*** Block opens ***
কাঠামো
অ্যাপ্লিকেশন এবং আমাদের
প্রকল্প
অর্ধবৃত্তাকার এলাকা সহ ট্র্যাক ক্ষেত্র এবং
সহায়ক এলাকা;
*** Block closes ***
Work task »
What you return must match the records exactly, line for line.

Completed task »
কাঠামো
অ্যাপ্লিকেশন এবং আমাদের
প্রকল্প
অর্ধবৃত্তাকার এলাকা সহ ট্র্যাক ক্ষেত্র এবং
সহায়ক এলাকা;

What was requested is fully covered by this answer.